» DATA LISTING
++++

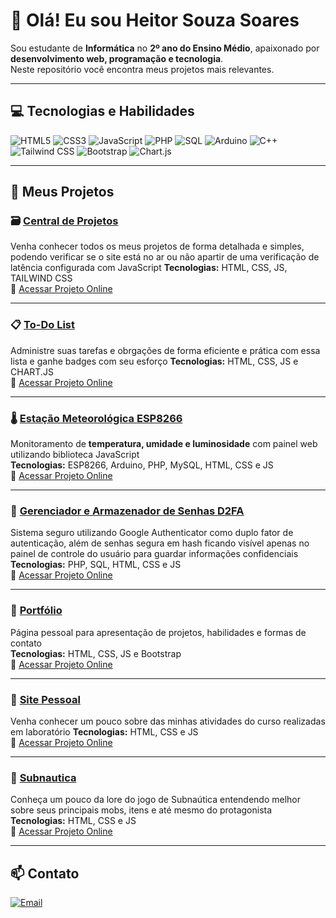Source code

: # 👋 Olá! Eu sou Heitor Souza Soares

Sou estudante de **Informática** no **2º ano do Ensino Médio**, apaixonado por **desenvolvimento web, programação e tecnologia**.  
Neste repositório você encontra meus projetos mais relevantes.

---

## 💻 Tecnologias e Habilidades

![HTML5](https://img.shields.io/badge/HTML5-E34F26?style=flat&logo=html5&logoColor=white)
![CSS3](https://img.shields.io/badge/CSS3-1572B6?style=flat&logo=css3&logoColor=white)
![JavaScript](https://img.shields.io/badge/JavaScript-F7DF1E?style=flat&logo=javascript&logoColor=black)
![PHP](https://img.shields.io/badge/PHP-777BB4?style=flat&logo=php&logoColor=white)
![SQL](https://img.shields.io/badge/SQL-003B57?style=flat&logo=sqlite&logoColor=white)
![Arduino](https://img.shields.io/badge/Arduino-00979D?style=flat&logo=arduino&logoColor=white)
![C++](https://img.shields.io/badge/C++-00599C?style=flat&logo=c%2B%2B&logoColor=white)
![Tailwind CSS](https://img.shields.io/badge/Tailwind_CSS-06B6D4?style=flat&logo=tailwindcss&logoColor=white)
![Bootstrap](https://img.shields.io/badge/Bootstrap-7952B3?style=flat&logo=bootstrap&logoColor=white)
![Chart.js](https://img.shields.io/badge/Chart.js-FF6384?style=flat&logo=chartdotjs&logoColor=white)


---

## 🚀 Meus Projetos

### 🗃 [Central de Projetos](https://github.com/HeitorSouzaSoares2025/CentralSS)
Venha conhecer todos os meus projetos de forma detalhada e simples, podendo verificar se o site está no ar ou não apartir de uma verificação de latência configurada com JavaScript
**Tecnologias:** HTML, CSS, JS, TAILWIND CSS  
🔗 [Acessar Projeto Online](https://central.wuaze.com/)

---

### 📋 [To-Do List](https://github.com/HeitorSouzaSoares2025/To-doList)
Administre suas tarefas e obrgações de forma eficiente e prática com essa lista e ganhe badges com seu esforço 
**Tecnologias:** HTML, CSS, JS e CHART.JS  
🔗 [Acessar Projeto Online](https://heitorsouzasoares2025.github.io/To-dolist/)

---

### 🌡️ [Estação Meteorológica ESP8266](https://github.com/HeitorSouzaSoares25/EstacaoMeteorologica)
Monitoramento de **temperatura, umidade e luminosidade** com painel web utilizando biblioteca JavaScript  
**Tecnologias:** ESP8266, Arduino, PHP, MySQL, HTML, CSS e JS  
🔗 [Acessar Projeto Online](https://estacaometeorologicass.wuaze.com)

---

### 🔐 [Gerenciador e Armazenador de Senhas D2FA](https://github.com/HeitorSouzaSoares2025/Armazenador-e-Gerenciador-de-Senhas-2FA)
Sistema seguro utilizando Google Authenticator como duplo fator de autenticação, além de senhas segura em hash ficando visível apenas no painel de controle do usuário para guardar informações confidenciais 
**Tecnologias:** PHP, SQL, HTML, CSS e JS  
🔗 [Acessar Projeto Online](https://heitor.wuaze.com/)

---

### 📰 [Portfólio](https://github.com/HeitorSouzaSoares2025/Portifolio)
Página pessoal para apresentação de projetos, habilidades e formas de contato  
**Tecnologias:** HTML, CSS, JS e Bootstrap  
🔗 [Acessar Projeto Online](https://heitorsouzasoares2025.github.io/Portifolio/)

---

### 🔰 [Site Pessoal](https://github.com/HeitorSouzaSoares2025/HeitorSS)
Venha conhecer um pouco sobre das minhas atividades do curso realizadas em laboratório 
**Tecnologias:** HTML, CSS e JS  
🔗 [Acessar Projeto Online](https://heitorsouzasoares2025.github.io/HeitorSS/)

---

### 🌊 [Subnautica](https://github.com/HeitorSouzaSoares2025/Subnautica)
Conheça um pouco da lore do jogo de Subnaútica entendendo melhor sobre seus principais mobs, itens e até mesmo do protagonista 
**Tecnologias:** HTML, CSS e JS  
🔗 [Acessar Projeto Online](https://heitorsouzasoares2025.github.io/Subnautica/)

---

## 📫 Contato

[![Email](https://img.shields.io/badge/Email-D14836?style=for-the-badge&logo=gmail&logoColor=white)](mailto:heitorinformaticasala09@gmail.com)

++++

» ABOUT THIS TASK
For each line in the data above that contains the string "Bootstrap", extract the line.

» TASK SOLUTION
![Bootstrap](https://img.shields.io/badge/Bootstrap-7952B3?style=flat&logo=bootstrap&logoColor=white)
**Tecnologias:** HTML, CSS, JS e Bootstrap  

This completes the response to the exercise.